In the final screens, we added many variations of the teal colour. Darker tones were to keep assertiveness while lighter tones were to keep uniqueness in the projects’ offerings and personality of the site.
We kept the yellow/orange colours for our call-to-action buttons or any area where we wanted to user to focus on.
We diverted from the green colour as we did not find it had a purpose within the colour palette and would overwhelm our already colourful palette.
We selected Open Sans as the main font for this site due to its large family and the fact that is was a web font. It is also not too sharp, with rounded edges that allows users to feel more comfortable with the content they are reading. As the rest of our design had sharper lines, we wanted the user to feel as ease when it came to the typography.
We also added a “Striking” font for key moment throughout the site where a powerful message needs to be sent out.
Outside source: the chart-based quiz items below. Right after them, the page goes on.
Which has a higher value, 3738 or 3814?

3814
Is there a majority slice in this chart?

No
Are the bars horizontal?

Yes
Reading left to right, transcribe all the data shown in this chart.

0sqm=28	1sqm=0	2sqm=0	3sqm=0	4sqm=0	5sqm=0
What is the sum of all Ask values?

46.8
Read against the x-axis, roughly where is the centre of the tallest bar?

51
This was done with Shadows Into Light as it is a hand-written looking font that can allow the user to feel authenticity towards TRC’s messaging.
Iconography was an important piece of this project as TRC has so much content to showcase that the use of iconography could actually ease the digestion of this content.
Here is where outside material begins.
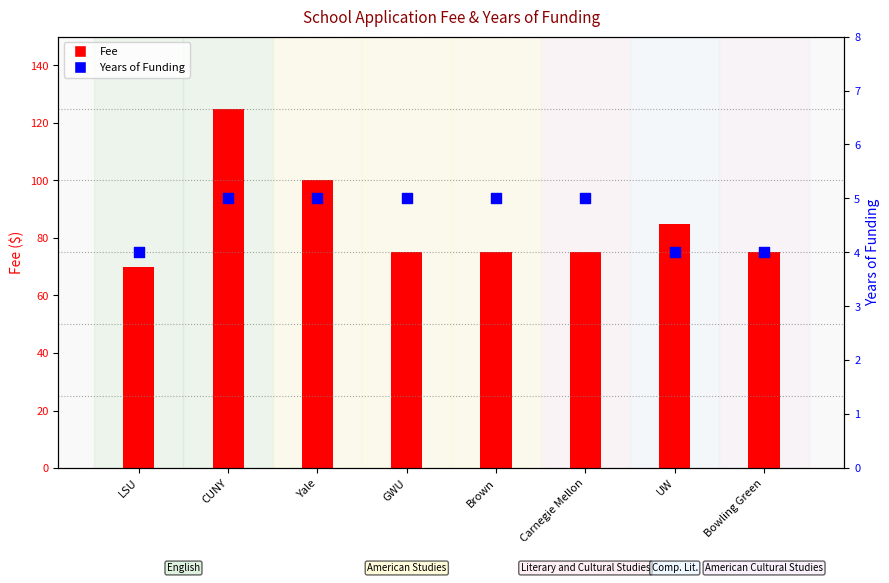

Is the value of Fee at LSU greater than the value of Years of Funding at Carnegie Mellon?

Yes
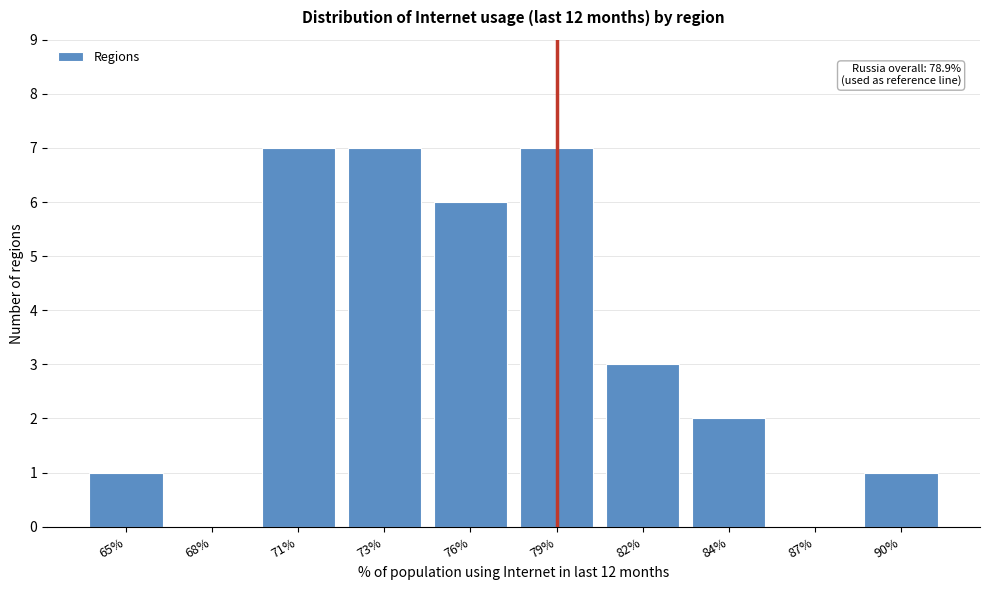

Reading left to right, extract all data points from this chart.

65%=1	68%=0	71%=7	73%=7	76%=6	79%=7	82%=3	84%=2	87%=0	90%=1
As ICEF already had some icons to showcase these programs, we first thought about utilizing them to create consistency between both organizations.
However, after having a closer look at them, we realized that some may not speak to the Ugandan culture. For example, the education icon was presented by an apple. For North Americans, this makes sense. For other cultures however, not so much.
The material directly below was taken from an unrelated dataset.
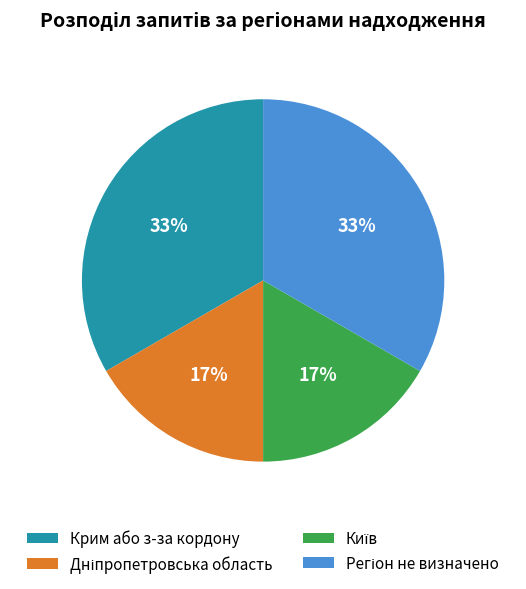

What percentage is the Крим або з-за кордону slice, to the nearest percent?

33%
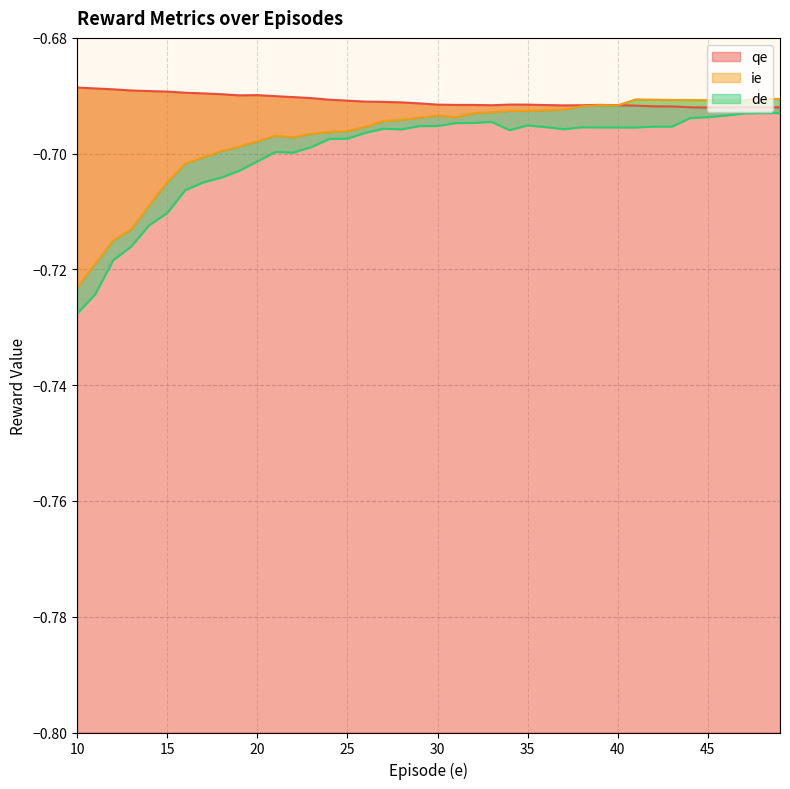

The value of ie at 10 is -0.5. True or false?

False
We therefore went about changing all the icons so we can create icons unique to TRC, exclusive of ICEF.
We kept the square and sharp edges from the the style tile to create assertiveness. We also did this to align our icons with those for the Sustainability Development Goals set out by the United Nations, an important development agenda for the client.
Once we combined our art directions, final colours, typography, iconography and other visual elements, we ended up with an array of Desktop and Mobile screens that would become TRC’s new responsive website.
This website was selected by the web developers at Red Academy and is currently in the process of being built.
For now, you can view the Mobile prototype here:
You can view the Desktop prototype here:
This project was completed in a very short time frame — 3 weeks to be exact. The team and I managed to do a lot within the short time frame yet would have loved to have been able to expand more on the branding identity for TRC. The majority of our time was spent designing the screens as, it turns out, there was A LOT of content on this website that required separate screens. Time management was something we had to focus on. The client wanted a responsive website and a brand identity was secondary to them.
We had to keep the existing logo, only changing the colours and typeface, due to political and government regulations that couldn’t be solved within our short time frame.
The navigation bar was a huge struggle for the team. There was a lot of information to display and many sub categories within each category. Due to the time frame of this project, our solution may still need to be worked on to get the best user experience possible.